(Aufgabe A): Formatiere sämtliche Zeilen der gespeicherten Einträge als JSON-Liste von Zeichenketten, eine Zeichenkette pro Zeile, und lass leere Zeilen weg.
==== Lesetext ====
Flüchtlingsanerkennung für homosexuelle Person aus Afghanistan:

„1. Homosexuellen droht in Afghanistan mit beachtlicher Wahrscheinlichkeit Verfolgung in Anknüpfung an das für sie identitätsprägende Merkmal der sexuellen Orientierung.

2. Es kann von einem Homosexuellen nicht verlangt werden, seine sexuelle Orientierung, die Teil seiner Identität ist, in Afghanistan zu verbergen oder zum Schein vorzugeben, heterosexuell zu sein, um der Gefahr einer flüchtlingsrelevanten Verfolgung zu entgehen.“

(Leitsätze der Redaktion; diese und weitere Entscheidungen zu LSBTI-Personen sind auch zu finden in der Rechtsprechungssammlung des LSVD)

Schlagwörter: Afghanistan, homosexuell, Hazara, sexuelle Orientierung, soziale Gruppe,
Normen: AsylG § 3, AsylG § 3a, AsylG § 3b Abs. 1 Nr. 4, AsylG § 3c, AsylG § 3d, AsylG § 3e,
Auszüge:

[...]

16 1. Der Kläger hat einen Anspruch auf die Zuerkennung der Flüchtlingseigenschaft nach § 3 AsylG. [...]

22 Das Gericht ist nach der persönlichen Anhörung des Klägers in der mündlichen Verhandlung davon überzeugt, dass er homosexuell ist (hierzu a)). In Afghanistan hat der Kläger deshalb landesweit mit Verfolgung im Sinne des § 3 AsylG zu rechnen (hierzu b)).

23 a) Das Gericht hat keinen Zweifel daran, dass der Kläger homosexuell ist und seine Sexualität auch durch geschlechtlichen Umgang mit anderen Männern auslebt. [...]

27 b) Die sexuelle Orientierung des Klägers führt zu einer landesweiten Verfolgungsgefahr in Afghanistan. Nach der Überzeugung des Gerichts sind Homosexuelle in Afghanistan gezwungen, ihre Homosexualität zu verbergen, da sie andernfalls schwerwiegende Übergriffe durch staatliche wie nichtstaatliche Akteure zu befürchten hätten.
====
(Aufgabe B): Wovon ist das Gericht laut dem Lesetext nach der persönlichen Anhörung des Klägers in der mündlichen Verhandlung überzeugt?
==== Einträge zur Aufgabe ====
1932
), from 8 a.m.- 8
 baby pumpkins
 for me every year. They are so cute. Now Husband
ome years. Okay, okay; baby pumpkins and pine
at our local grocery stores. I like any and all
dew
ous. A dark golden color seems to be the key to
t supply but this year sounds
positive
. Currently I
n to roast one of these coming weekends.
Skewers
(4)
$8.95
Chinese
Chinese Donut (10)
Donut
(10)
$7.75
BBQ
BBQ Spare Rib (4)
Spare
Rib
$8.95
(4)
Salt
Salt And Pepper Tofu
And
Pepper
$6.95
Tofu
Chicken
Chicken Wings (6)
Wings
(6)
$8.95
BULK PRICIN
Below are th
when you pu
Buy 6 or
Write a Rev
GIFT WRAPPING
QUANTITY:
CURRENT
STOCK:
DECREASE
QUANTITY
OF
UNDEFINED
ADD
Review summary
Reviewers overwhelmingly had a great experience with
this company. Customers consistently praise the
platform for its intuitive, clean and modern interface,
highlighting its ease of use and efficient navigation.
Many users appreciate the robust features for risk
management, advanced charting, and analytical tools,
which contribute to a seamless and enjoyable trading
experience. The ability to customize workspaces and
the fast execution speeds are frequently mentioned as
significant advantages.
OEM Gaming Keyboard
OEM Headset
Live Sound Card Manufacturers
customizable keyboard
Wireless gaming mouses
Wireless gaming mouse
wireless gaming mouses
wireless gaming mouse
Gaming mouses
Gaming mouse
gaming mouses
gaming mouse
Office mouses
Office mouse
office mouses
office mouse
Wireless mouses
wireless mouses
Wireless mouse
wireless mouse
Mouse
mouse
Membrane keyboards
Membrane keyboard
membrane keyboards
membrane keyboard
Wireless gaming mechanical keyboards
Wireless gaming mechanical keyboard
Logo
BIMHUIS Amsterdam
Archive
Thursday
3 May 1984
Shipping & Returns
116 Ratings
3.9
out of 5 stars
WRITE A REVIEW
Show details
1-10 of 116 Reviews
====
(Lösung A):
[
  "1932",
  "), from 8 a.m.- 8",
  " baby pumpkins",
  " for me every year. They are so cute. Now Husband",
  "ome years. Okay, okay; baby pumpkins and pine",
  "at our local grocery stores. I like any and all",
  "dew",
  "ous. A dark golden color seems to be the key to",
  "t supply but this year sounds",
  "positive",
  ". Currently I",
  "n to roast one of these coming weekends.",
  "Skewers",
  "(4)",
  "$8.95",
  "Chinese",
  "Chinese Donut (10)",
  "Donut",
  "(10)",
  "$7.75",
  "BBQ",
  "BBQ Spare Rib (4)",
  "Spare",
  "Rib",
  "$8.95",
  "(4)",
  "Salt",
  "Salt And Pepper Tofu",
  "And",
  "Pepper",
  "$6.95",
  "Tofu",
  "Chicken",
  "Chicken Wings (6)",
  "Wings",
  "(6)",
  "$8.95",
  "BULK PRICIN",
  "Below are th",
  "when you pu",
  "Buy 6 or",
  "Write a Rev",
  "GIFT WRAPPING",
  "QUANTITY:",
  "CURRENT",
  "STOCK:",
  "DECREASE",
  "QUANTITY",
  "OF",
  "UNDEFINED",
  "ADD",
  "Review summary",
  "Reviewers overwhelmingly had a great experience with",
  "this company. Customers consistently praise the",
  "platform for its intuitive, clean and modern interface,",
  "highlighting its ease of use and efficient navigation.",
  "Many users appreciate the robust features for risk",
  "management, advanced charting, and analytical tools,",
  "which contribute to a seamless and enjoyable trading",
  "experience. The ability to customize workspaces and",
  "the fast execution speeds are frequently mentioned as",
  "significant advantages.",
  "OEM Gaming Keyboard",
  "OEM Headset",
  "Live Sound Card Manufacturers",
  "customizable keyboard",
  "Wireless gaming mouses",
  "Wireless gaming mouse",
  "wireless gaming mouses",
  "wireless gaming mouse",
  "Gaming mouses",
  "Gaming mouse",
  "gaming mouses",
  "gaming mouse",
  "Office mouses",
  "Office mouse",
  "office mouses",
  "office mouse",
  "Wireless mouses",
  "wireless mouses",
  "Wireless mouse",
  "wireless mouse",
  "Mouse",
  "mouse",
  "Membrane keyboards",
  "Membrane keyboard",
  "membrane keyboards",
  "membrane keyboard",
  "Wireless gaming mechanical keyboards",
  "Wireless gaming mechanical keyboard",
  "Logo",
  "BIMHUIS Amsterdam",
  "Archive",
  "Thursday",
  "3 May 1984",
  "Shipping & Returns",
  "116 Ratings",
  "3.9",
  "out of 5 stars",
  "WRITE A REVIEW",
  "Show details",
  "1-10 of 116 Reviews"
]

(Lösung B): Davon, dass der Kläger homosexuell ist.